Finding Hope Amid Colorado Ashes

By   •   July 3, 2012

Caroline found herself desperate, sifting through ashes.

Her mother’s home was charred to a crisp, the chimney and basement walls were the only things left standing. 

But Caroline was on a mission to find family jewelry heirlooms and most important, irreplaceable photographs of her father, who died in February.

“She was there looking for things, somewhat disenchanted,” said Leo Grabowski, a chaplain with the Billy Graham Rapid Response Team.

Leo and his wife, Barb, who are originally from the Detroit suburbs but now live in Fort Mill, S.C., couldn’t help but notice the Michigan license plates,, when they saw Caroline’s car.

She came to Estes Park, Colo., from Ann Arbor, Mich., to check on the house owned by her mother, who was in North Carolina on a missionary reunion. Caroline’s parents spent 40 years as missionaries, mostly to Indonesia and Malaysia.

But by the time Caroline arrived, the house was gone, a casualty of the Woodland Heights Fire. Only a three-feet thick layer of ashes remained.

Still, Caroline, a woman in her 50s, longed to find a few things that would remind her of her parents.

“She had no pictures of her father,” Leo said. “She was afraid she would forget what he looked like.”

So when the Grabowski’s pulled up on Saturday morning, saw the license plate and made the Michigan connection, Caroline was excited to report that her mother was currently reading Billy Graham’s book, “Nearing Home.”
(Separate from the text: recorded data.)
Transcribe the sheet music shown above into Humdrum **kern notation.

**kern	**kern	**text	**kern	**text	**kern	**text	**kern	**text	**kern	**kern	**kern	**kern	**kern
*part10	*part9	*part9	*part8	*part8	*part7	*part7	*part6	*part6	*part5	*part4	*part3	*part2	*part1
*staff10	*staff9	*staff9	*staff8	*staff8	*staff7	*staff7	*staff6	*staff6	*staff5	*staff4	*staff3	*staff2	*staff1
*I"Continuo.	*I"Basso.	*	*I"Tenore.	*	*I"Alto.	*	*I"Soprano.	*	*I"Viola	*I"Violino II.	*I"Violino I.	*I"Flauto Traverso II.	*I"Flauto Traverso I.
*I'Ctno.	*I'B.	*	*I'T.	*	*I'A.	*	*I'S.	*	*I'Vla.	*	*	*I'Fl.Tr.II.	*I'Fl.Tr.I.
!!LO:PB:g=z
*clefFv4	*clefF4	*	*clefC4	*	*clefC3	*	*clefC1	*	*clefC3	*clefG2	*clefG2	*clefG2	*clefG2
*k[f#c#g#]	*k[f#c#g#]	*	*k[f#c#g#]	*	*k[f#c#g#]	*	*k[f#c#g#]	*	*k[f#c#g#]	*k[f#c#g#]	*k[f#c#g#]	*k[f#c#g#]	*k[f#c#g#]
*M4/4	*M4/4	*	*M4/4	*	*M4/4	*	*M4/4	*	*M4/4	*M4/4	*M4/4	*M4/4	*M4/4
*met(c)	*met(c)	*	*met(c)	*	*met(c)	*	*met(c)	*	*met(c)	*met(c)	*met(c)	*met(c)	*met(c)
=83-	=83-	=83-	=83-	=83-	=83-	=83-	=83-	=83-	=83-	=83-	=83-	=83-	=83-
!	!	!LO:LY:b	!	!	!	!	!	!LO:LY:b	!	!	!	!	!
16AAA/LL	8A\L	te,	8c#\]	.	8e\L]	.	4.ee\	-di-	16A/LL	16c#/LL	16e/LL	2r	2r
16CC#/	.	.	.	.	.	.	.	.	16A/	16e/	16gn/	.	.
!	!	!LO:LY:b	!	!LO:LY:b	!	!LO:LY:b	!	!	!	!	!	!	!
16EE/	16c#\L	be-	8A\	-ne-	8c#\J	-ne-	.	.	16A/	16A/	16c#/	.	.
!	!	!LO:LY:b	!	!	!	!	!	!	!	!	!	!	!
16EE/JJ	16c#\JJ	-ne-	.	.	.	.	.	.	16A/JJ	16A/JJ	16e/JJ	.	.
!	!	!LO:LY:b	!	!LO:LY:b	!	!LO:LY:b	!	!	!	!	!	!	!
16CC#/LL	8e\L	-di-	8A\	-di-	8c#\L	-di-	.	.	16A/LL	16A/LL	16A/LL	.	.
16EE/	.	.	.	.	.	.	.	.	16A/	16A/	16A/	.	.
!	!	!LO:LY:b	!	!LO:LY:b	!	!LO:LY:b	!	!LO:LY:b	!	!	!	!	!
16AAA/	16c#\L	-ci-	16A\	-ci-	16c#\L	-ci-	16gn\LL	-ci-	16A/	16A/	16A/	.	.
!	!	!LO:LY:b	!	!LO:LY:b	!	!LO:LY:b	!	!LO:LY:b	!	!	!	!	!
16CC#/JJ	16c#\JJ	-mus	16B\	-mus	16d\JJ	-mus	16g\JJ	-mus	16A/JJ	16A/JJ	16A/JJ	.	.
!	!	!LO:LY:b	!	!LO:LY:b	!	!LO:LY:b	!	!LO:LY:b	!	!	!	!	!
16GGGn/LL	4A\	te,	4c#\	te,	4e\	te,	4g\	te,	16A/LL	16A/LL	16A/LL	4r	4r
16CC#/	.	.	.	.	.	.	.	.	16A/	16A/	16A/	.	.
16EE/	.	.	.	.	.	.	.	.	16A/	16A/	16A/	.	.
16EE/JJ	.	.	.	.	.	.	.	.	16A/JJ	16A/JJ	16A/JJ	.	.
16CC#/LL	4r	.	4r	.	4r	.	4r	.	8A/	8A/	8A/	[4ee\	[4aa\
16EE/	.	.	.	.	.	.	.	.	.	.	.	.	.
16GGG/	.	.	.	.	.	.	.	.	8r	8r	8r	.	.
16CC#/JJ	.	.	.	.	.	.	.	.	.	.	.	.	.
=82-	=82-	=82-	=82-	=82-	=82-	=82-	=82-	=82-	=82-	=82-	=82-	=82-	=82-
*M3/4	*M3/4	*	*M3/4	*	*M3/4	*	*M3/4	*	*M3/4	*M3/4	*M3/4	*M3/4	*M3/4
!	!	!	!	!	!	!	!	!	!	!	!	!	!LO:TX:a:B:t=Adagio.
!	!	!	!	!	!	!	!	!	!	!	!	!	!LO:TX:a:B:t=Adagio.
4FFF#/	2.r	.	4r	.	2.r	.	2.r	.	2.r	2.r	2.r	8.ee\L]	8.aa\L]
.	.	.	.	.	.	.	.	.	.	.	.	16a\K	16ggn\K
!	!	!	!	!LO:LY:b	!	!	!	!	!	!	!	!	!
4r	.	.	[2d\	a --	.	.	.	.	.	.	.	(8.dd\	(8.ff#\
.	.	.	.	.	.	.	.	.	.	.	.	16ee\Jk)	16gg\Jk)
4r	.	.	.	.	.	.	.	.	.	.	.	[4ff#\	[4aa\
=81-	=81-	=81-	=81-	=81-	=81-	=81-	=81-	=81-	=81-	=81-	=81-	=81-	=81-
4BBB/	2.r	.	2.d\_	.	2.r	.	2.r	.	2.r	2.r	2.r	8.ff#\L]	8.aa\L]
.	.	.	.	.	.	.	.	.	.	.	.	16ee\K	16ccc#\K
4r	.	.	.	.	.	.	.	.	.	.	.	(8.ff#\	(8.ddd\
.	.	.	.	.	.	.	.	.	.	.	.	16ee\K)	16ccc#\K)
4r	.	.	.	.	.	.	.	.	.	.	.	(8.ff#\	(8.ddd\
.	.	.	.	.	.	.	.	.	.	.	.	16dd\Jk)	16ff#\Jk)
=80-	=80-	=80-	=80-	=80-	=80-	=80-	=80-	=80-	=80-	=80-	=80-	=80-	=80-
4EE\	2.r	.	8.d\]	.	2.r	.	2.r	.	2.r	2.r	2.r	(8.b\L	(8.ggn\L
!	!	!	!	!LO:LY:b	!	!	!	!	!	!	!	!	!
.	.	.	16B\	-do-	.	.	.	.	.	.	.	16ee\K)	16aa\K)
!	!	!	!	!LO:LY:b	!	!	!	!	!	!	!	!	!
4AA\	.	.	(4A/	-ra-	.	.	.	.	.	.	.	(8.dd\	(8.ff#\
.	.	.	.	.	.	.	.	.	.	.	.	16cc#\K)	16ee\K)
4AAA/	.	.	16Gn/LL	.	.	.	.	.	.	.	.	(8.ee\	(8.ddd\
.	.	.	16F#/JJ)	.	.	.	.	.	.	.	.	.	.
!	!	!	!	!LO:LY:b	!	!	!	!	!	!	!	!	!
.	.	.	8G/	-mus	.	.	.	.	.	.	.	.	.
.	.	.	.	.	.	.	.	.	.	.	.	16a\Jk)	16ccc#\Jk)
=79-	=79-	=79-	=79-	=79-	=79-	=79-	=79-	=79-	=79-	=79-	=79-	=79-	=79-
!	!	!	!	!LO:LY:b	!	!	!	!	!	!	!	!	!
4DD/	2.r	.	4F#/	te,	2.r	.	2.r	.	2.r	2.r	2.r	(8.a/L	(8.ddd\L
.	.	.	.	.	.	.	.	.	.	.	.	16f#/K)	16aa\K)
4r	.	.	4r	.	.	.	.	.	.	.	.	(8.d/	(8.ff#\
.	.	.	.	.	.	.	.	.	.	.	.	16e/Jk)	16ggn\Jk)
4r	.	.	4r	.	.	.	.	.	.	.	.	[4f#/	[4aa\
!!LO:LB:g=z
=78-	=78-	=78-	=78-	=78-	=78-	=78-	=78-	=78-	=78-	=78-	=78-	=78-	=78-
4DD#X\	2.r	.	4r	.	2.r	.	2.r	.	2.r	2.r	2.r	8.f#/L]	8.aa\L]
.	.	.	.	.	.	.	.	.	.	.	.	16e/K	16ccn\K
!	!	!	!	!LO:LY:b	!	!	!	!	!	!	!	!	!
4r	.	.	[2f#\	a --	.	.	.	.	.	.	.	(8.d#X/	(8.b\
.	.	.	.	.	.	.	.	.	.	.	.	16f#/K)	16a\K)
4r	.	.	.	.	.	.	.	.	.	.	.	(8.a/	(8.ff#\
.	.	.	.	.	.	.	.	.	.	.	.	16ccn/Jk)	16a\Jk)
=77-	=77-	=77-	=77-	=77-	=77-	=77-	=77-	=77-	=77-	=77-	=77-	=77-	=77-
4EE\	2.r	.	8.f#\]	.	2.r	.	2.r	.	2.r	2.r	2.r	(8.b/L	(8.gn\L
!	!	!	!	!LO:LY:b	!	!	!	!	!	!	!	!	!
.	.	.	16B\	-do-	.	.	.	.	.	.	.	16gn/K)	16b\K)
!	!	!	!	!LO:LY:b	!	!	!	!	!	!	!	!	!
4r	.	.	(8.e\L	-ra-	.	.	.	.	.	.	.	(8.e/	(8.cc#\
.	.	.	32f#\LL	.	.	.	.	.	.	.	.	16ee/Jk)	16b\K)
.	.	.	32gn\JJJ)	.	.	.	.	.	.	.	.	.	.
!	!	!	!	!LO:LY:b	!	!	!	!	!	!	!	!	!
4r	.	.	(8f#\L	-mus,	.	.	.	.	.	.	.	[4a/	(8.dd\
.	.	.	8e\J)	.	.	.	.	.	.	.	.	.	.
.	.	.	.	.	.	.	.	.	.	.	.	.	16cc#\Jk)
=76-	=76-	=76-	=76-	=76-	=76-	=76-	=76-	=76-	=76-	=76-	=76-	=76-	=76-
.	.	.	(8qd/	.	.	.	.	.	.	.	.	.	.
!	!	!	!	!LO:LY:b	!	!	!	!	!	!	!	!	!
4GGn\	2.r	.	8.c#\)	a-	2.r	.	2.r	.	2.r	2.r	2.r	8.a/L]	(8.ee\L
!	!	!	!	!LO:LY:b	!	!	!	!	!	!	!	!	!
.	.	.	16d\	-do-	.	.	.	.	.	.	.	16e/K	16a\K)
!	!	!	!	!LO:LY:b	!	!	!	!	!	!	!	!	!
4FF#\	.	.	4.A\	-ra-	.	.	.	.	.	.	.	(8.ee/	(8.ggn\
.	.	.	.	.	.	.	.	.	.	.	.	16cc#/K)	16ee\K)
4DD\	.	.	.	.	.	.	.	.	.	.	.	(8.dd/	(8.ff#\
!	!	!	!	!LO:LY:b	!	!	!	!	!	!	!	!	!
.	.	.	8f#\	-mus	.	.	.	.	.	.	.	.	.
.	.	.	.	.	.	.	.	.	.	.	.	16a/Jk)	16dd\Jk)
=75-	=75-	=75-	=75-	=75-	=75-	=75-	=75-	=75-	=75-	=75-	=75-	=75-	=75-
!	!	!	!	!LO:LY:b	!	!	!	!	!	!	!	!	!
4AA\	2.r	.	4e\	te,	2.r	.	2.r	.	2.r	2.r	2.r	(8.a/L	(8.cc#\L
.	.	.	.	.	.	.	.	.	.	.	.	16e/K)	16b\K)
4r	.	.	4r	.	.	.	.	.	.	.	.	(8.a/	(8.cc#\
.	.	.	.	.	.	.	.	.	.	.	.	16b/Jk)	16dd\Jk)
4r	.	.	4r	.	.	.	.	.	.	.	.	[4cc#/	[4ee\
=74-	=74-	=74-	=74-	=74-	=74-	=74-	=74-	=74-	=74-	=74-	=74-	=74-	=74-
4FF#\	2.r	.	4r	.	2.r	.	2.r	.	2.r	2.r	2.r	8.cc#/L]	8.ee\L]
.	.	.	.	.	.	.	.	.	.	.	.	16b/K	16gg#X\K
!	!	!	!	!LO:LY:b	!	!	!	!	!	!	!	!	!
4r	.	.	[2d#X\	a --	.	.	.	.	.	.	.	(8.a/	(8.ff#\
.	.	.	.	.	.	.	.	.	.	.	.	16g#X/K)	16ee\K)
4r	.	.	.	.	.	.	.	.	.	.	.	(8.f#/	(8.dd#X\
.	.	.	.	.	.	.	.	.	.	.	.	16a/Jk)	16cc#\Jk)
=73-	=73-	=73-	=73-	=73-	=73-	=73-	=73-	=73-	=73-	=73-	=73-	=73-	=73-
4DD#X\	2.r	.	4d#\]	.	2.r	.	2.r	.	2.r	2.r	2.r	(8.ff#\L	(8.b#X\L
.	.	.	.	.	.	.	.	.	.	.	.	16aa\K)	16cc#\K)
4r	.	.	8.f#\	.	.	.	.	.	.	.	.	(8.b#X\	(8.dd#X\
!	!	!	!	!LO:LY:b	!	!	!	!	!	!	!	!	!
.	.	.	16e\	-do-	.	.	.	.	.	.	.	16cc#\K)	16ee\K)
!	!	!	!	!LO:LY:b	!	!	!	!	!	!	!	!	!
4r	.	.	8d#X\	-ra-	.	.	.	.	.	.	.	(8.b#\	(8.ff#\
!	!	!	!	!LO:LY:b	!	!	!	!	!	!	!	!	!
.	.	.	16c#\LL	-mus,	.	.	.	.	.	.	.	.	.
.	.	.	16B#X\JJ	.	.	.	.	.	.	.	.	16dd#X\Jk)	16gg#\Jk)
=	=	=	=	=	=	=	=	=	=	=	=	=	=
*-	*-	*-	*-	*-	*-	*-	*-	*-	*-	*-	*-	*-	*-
Leo and Barb started chatting with Caroline, inquiring about her own spiritual health.

“How’s your walk with the Lord?” Leo asked.

“I haven’t been doing that,” Caroline said. “I’ve been away.”

Leo continued: “If Billy Graham was here, he’d ask you another question: Do you know where you’d spend eternity?”

Caroline paused. She talked about a relationship with God that she used to have, but had let slip away. She talked about wanting to get back to that place.

“She prayed to rededicate her life and assure her salvation right there on the spot,” Leo said.

Leo noticed an immediate difference. “Her countenance changed,” he said. “And just then the pastor of her mother’s church came by and they talked and hugged. He’s going to follow up with her. She was excited.”

And then, thirty minutes later, the excitement level went up a couple notches.

“They found the pictures,” Leo said. “God was at work.”

Hearing the news was a blessing to Barb and Leo, who also volunteers at the Billy Graham Library in Charlotte, N.C.

“It means I’m right smack dab in the middle of God’s will,” Leo said. “When someone reaffirms their life to Jesus Christ, Heaven rejoices. He is using me and that thrills me to no end.”

Estes Park is not the only area chaplains have been blessed with ministry opportunities. In the Fort Collins area, chaplains have prayed with 150 people surrounding the High Park Fire, which destroyed more than 250 homes and more than 87,000 acres.

As of Monday, chaplains are also ministering in the Colorado Springs area, where the Waldo Canyon Fire has caused more than 32,000 evacuations and destroyed nearly 350 homes.

The Rapid Response Team is also in Moose Lake, Minn., responding to massive flooding, as well as Crawfordsville, Fla., in the aftermath of Tropical Storm Debby.